While I think I’ve played maybe half a dozen iterations of the concept, though, they’ve always left me cold. Some of this is I think is down to the fact that I tend to be less interested in randomized narratives – I’ll gladly sink untold hours in a pure, zero-story roguelike, and I’ve 100%’ed every single Assassin’s Creed game save the most recent one. But even in those often-grindy games, if there’s a system for randomly generating quests, my brain just flips a switch and is completely uninterested, even if functionally the random ones are almost exactly the same as the bespoke quests I just put a hundred hours into playing through. But I think my diffidence at the sub-genre isn’t due to personal preference alone: it’s hard enough to write one mystery, much less a mystery that can be reshuffled multiple times and still be satisfying.

Picton Murder Whodunnit – yes, we’re finally getting around to it – is, of course, a randomized murder mystery. It’s built using the Strand system, which I wasn’t previously familiar with, but looks like it was designed to create updated versions of some of the old Magnetic Scrolls games. Anyway I like the engine well enough, offering the option of choice-based or parser-based interaction, though there isn’t the ability to play offline so far as I could tell and the online version was sometimes laggy.

The conceit here is about as traditional as you can get: you play a police inspector called to a country manor to investigate the suspicious death of a peer of the realm, and you’ve got to identify which of a quartet of suspects (the conniving widow, the vicious son, the grasping brother, or of course the supercilious butler) did the deed.
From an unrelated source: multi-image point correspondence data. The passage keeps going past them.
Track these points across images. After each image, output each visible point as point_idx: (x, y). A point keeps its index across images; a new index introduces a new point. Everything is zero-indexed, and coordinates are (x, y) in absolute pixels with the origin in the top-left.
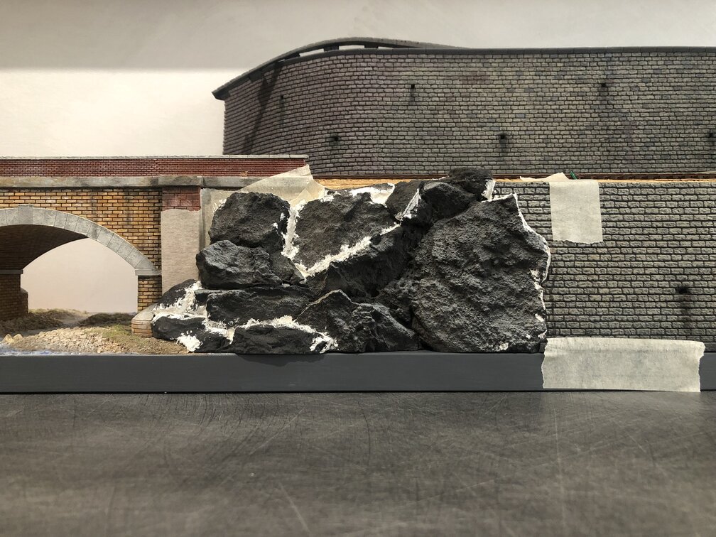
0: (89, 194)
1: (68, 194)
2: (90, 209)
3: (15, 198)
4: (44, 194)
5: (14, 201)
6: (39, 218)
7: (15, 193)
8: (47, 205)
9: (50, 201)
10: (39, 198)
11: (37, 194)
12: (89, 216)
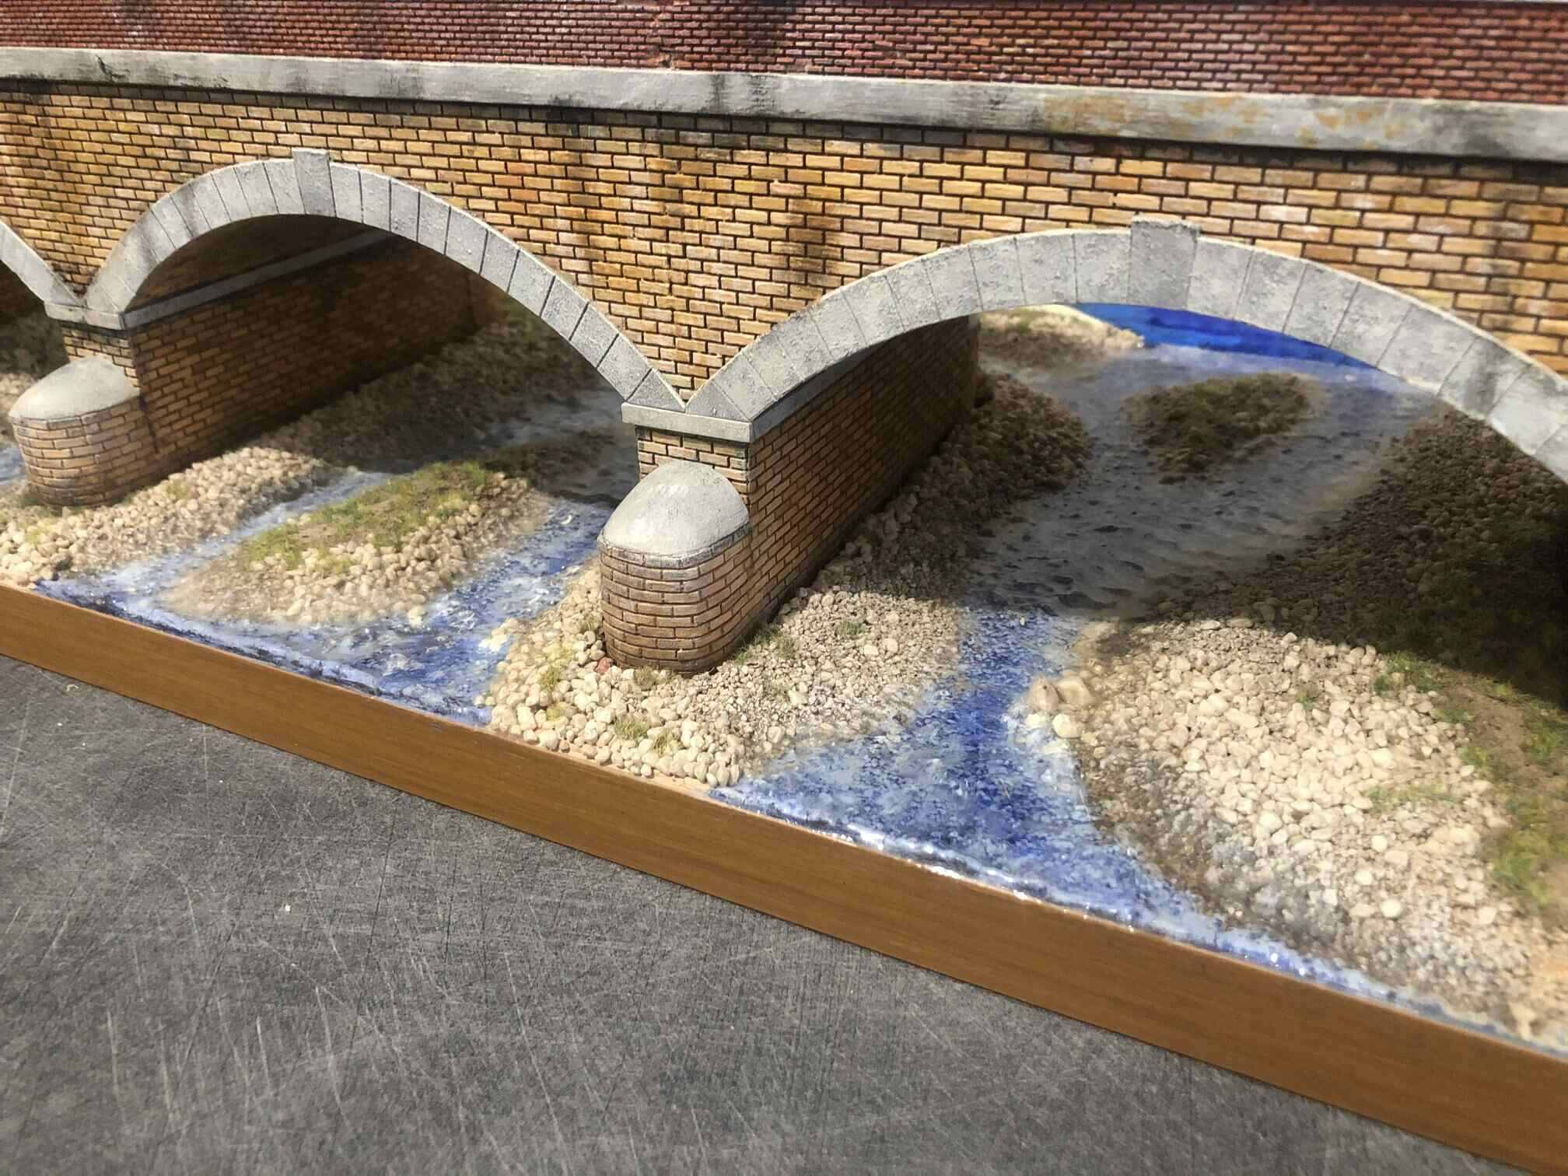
0: (1492, 189)
1: (1379, 182)
2: (1482, 265)
3: (1119, 182)
4: (1254, 174)
5: (1111, 199)
6: (1217, 286)
7: (1119, 159)
8: (1263, 228)
9: (1280, 213)
10: (1227, 191)
11: (1222, 172)
12: (1465, 300)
The game discloses that the solution is randomized each time, so while e.g. the widow is always portrayed as conniving, only one time out of four does this tip over into a murderous motivation.

As you can tell from the characters straight out of central casting (the butler’s even named Jeeves), the milieu is spot on, and the writing is full of cheerfully over the top Britishisms that I quite enjoyed – the brother is described as wearing a “pompous cravat and tweedy, shoulder-patched green shooting jacket,” which definitely conjures the character. This is where the randomized nature of the game starts to pose problems, though, as every character is described in dark, unpleasant terms, even if that seems to make little sense. Here’s the ten-year-old son, Jimmy: “piercing, piggy blue eyes stare back at you fiercely. You get the impression he totally despises the police and you in particular. He’s probably guilty as Hell!” I mean, steady on there, matey, he’s not even a tween. But in order for the randomization to work, everyone has an equally-plausible motive, and everyone has a key to the gun cupboard (yes, even little Jimmy) which I thought felt artificial – at least give us one character who doesn’t seem to have a reason to off the Major!

The investigation is also less fun than I wanted it to be, though here the randomization is only partly to blame. There isn’t any physical evidence to examine, nor are there any clues to uncover or forensic details to analyze. Solving the mystery reduces to asking every character about their alibi, then doing another round to ask about everyone else’s alibi to see who’s the odd one out. This is made slightly more difficult by the fact that the murderer, of course, is happy to lie, and by the fact that I found some of the clues ambiguous, though possibly that’s down to me not fully understanding the manor’s layout rather than fuzzy writing. The alibis are also functionally the same in repeat playthroughs (like, maybe the brother will be writing a novel instead of smoking a pipe, but he’s always in the drawing room and always relies on Jimmy for corroboration), making the investigation feel repetitive even though the ultimate culprit may be different. This is especially the case because after the first run-through, which took maybe ten minutes, I managed subsequent replays in maybe two minutes apiece since there are so few things that need doing.

All of which is to say that while Picton Murder Mystery works fine and supports at least one or two fun go-rounds, the nut of the tightly-plotted but randomized mystery remains uncracked, and I’d personally trade it for a non-replayable but deeper investigation with the same setting and characters in a heartbeat.